- Opening Delimiter -

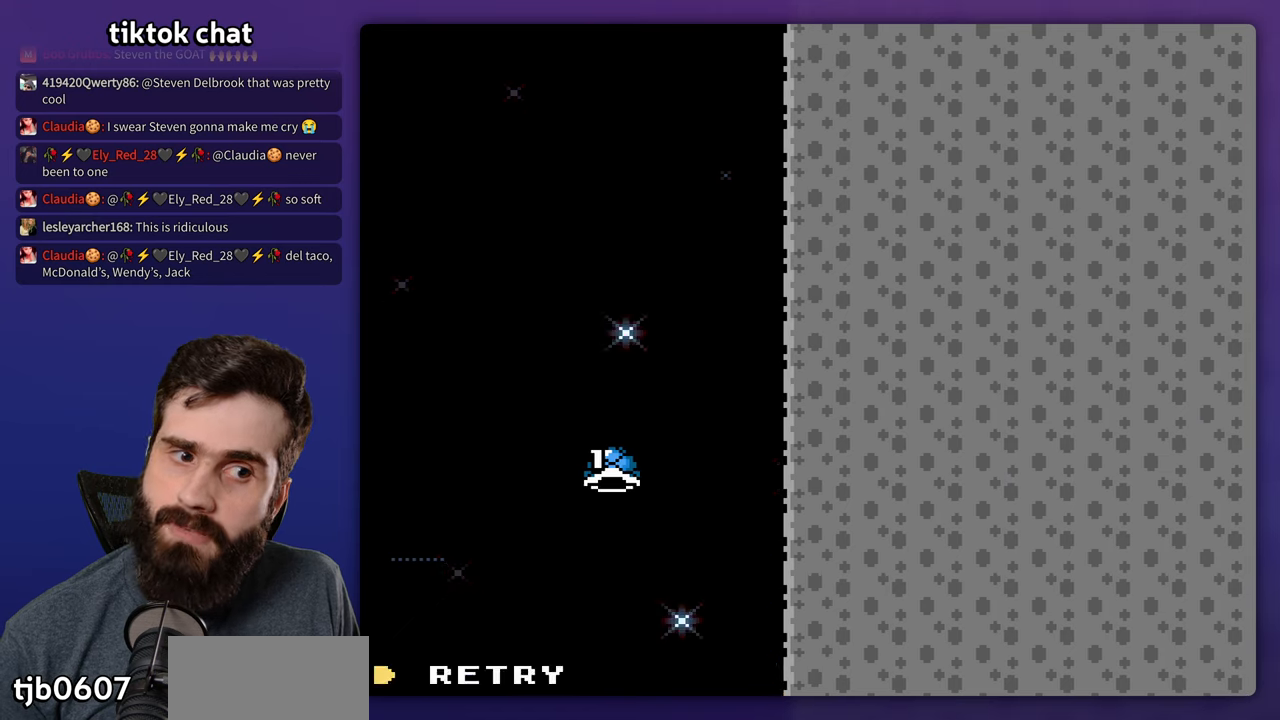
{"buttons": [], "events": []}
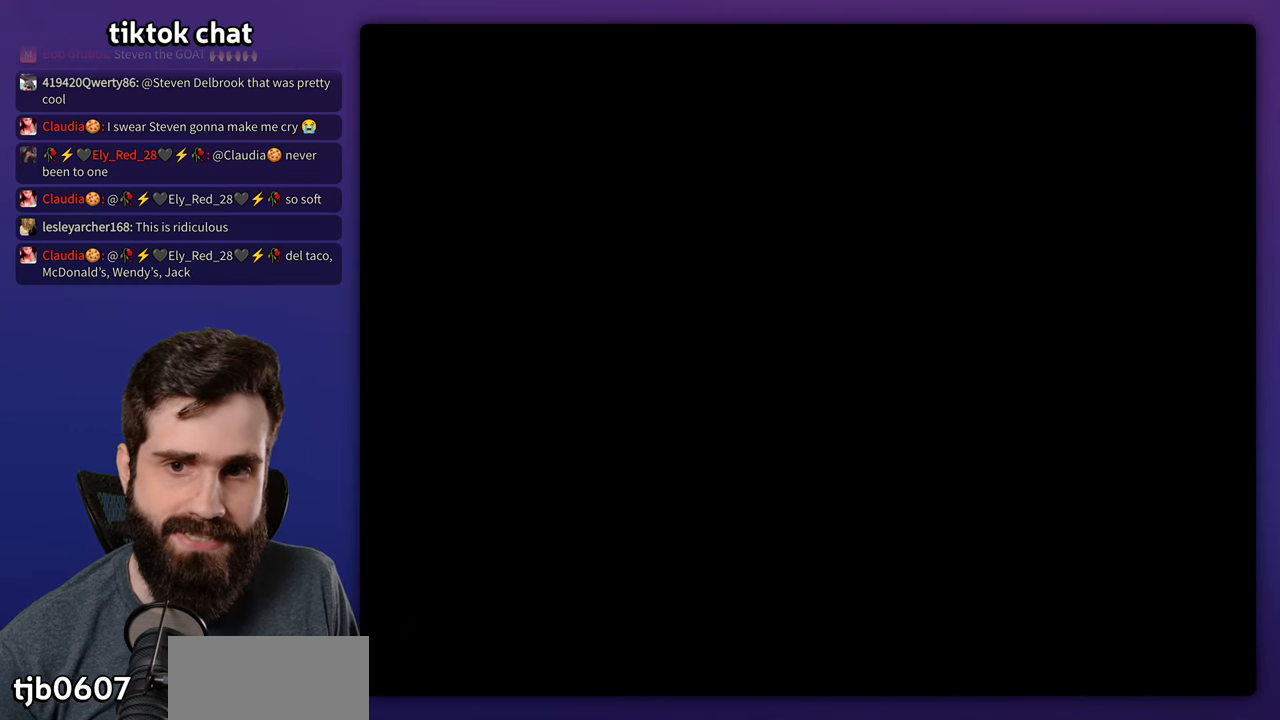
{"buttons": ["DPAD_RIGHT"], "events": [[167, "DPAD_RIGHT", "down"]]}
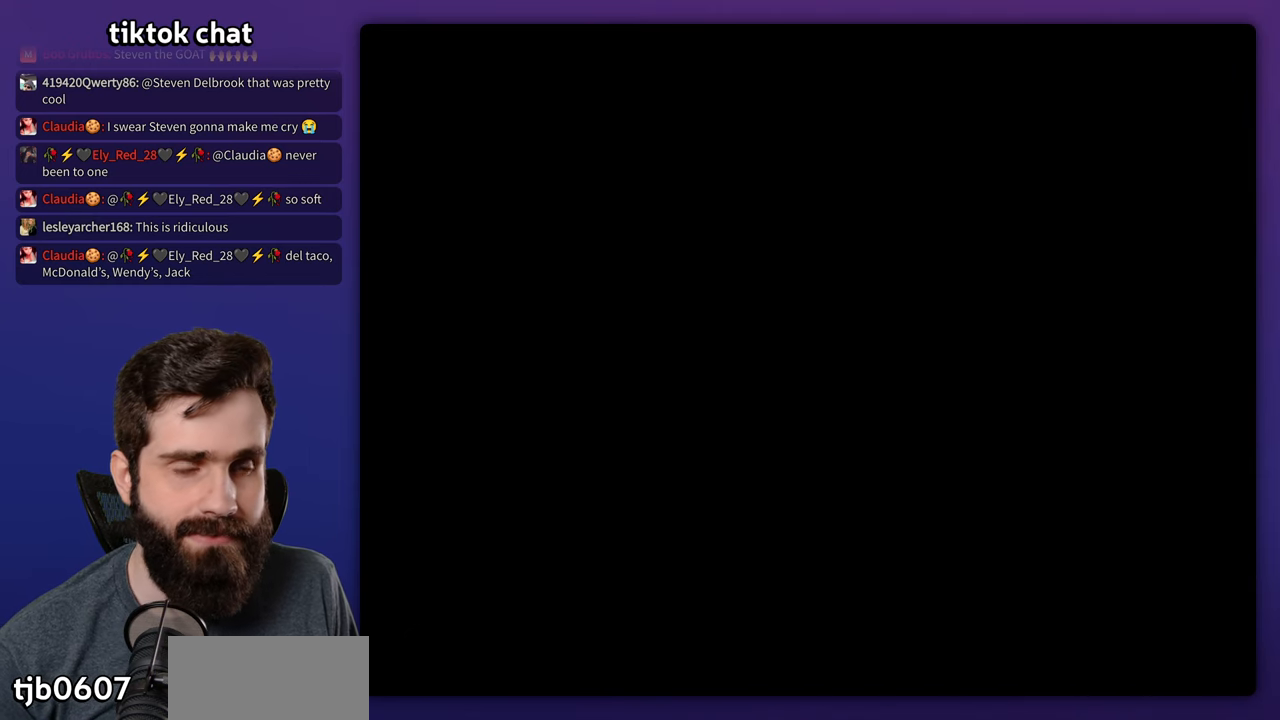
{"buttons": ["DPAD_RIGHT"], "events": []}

- Closing Delimiter -

• _DIRECTIONS FOR THIS TASK_: Could you retype each line of the material above exactly, skipping the pictures?

• _EXERCISE RESPONSE_:
{"buttons": [], "events": []}
{"buttons": ["DPAD_RIGHT"], "events": [[167, "DPAD_RIGHT", "down"]]}
{"buttons": ["DPAD_RIGHT"], "events": []}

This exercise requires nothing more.